◆ **How to complete this task**: Count the lines below that contain the string "value" with the same capitalization, and give only the number.

◆ **Material provided**:
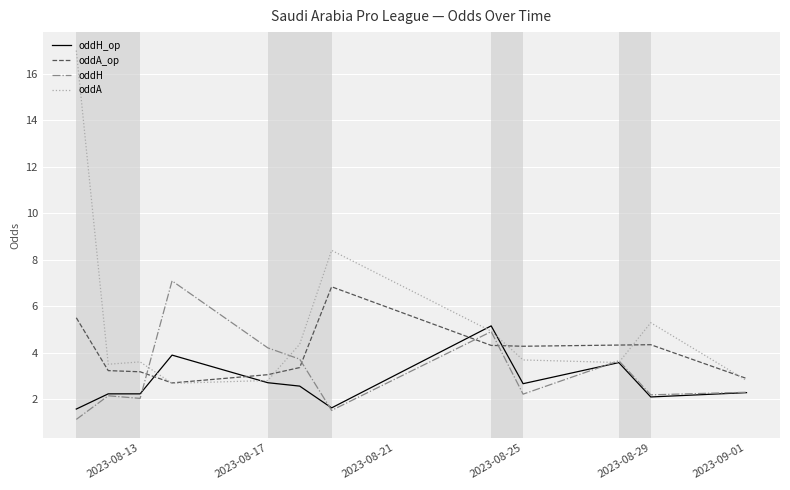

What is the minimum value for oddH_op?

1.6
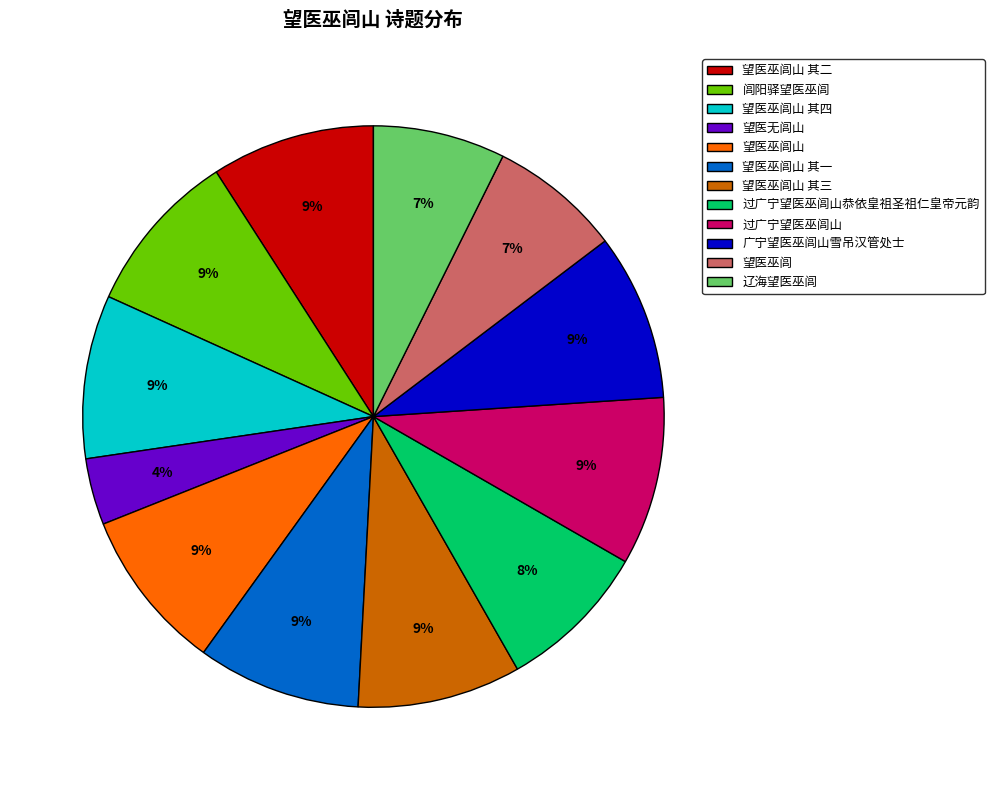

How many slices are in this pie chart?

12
...
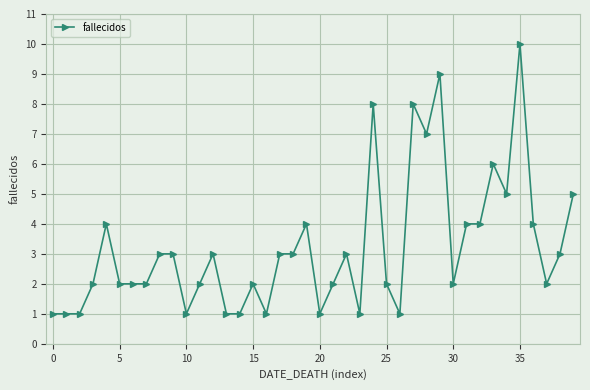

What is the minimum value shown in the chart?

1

◆ **Answer section**: 2